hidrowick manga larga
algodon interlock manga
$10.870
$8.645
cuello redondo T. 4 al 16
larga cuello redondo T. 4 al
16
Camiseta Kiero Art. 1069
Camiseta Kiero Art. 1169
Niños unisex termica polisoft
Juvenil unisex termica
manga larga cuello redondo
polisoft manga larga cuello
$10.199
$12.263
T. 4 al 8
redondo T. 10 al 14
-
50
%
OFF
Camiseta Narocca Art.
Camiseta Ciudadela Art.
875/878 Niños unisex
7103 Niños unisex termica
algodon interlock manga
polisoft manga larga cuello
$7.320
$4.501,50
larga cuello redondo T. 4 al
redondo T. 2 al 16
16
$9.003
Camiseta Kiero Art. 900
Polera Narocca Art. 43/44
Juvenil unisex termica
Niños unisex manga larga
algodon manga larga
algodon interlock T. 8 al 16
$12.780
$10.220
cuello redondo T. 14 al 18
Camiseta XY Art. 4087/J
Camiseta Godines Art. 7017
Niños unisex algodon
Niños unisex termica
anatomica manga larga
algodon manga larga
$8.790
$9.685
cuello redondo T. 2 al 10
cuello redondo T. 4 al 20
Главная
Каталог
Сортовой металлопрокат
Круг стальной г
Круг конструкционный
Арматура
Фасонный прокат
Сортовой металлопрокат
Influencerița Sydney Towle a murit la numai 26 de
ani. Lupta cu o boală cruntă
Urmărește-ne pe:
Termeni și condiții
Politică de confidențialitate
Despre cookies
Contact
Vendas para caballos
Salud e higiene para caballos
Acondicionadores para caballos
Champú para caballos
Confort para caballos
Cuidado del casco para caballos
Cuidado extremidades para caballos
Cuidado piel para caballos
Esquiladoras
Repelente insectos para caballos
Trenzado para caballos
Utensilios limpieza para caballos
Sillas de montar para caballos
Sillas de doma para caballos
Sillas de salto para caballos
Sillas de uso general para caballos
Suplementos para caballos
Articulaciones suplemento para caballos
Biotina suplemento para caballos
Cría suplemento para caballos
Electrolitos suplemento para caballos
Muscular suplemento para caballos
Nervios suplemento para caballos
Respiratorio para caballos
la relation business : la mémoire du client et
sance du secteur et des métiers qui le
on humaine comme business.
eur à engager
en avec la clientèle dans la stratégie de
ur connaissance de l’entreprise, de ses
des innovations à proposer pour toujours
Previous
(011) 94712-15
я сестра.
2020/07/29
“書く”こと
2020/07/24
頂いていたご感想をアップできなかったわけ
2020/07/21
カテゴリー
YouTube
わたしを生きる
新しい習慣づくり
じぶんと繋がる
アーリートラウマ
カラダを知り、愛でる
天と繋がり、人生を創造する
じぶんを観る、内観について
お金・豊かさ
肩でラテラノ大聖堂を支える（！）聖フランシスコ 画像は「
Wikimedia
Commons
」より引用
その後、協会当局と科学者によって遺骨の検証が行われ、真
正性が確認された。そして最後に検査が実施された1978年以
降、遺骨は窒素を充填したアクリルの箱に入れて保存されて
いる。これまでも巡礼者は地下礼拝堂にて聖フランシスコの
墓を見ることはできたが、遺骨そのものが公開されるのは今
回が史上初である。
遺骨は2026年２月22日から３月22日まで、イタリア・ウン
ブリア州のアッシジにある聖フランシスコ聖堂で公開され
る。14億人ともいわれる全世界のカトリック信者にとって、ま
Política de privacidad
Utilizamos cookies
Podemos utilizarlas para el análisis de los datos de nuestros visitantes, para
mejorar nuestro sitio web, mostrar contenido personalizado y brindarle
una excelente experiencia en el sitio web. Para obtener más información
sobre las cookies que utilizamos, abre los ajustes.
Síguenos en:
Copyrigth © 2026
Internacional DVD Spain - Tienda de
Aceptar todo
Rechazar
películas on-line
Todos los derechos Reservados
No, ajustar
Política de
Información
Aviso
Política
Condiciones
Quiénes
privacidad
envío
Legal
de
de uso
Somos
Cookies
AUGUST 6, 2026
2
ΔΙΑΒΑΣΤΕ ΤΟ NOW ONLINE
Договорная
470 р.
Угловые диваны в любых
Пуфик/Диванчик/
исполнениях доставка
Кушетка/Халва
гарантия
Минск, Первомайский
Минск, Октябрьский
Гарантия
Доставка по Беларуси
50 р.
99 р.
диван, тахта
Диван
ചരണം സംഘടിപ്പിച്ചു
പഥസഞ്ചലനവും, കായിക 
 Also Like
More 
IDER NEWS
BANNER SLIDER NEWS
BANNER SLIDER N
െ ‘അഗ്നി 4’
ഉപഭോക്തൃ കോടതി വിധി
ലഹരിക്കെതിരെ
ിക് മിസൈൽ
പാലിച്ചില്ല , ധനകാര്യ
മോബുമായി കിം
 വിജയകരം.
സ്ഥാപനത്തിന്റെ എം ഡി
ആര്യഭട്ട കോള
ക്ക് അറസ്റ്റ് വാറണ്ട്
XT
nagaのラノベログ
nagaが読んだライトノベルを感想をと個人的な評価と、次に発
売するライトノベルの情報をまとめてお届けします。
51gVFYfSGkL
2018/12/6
******************************
What lines above contain the string "Niños"? Copy all of them.

**ANSWER TO THE PROBLEM**:
Niños unisex termica polisoft
875/878 Niños unisex
7103 Niños unisex termica
Niños unisex manga larga
Niños unisex algodon
Niños unisex termica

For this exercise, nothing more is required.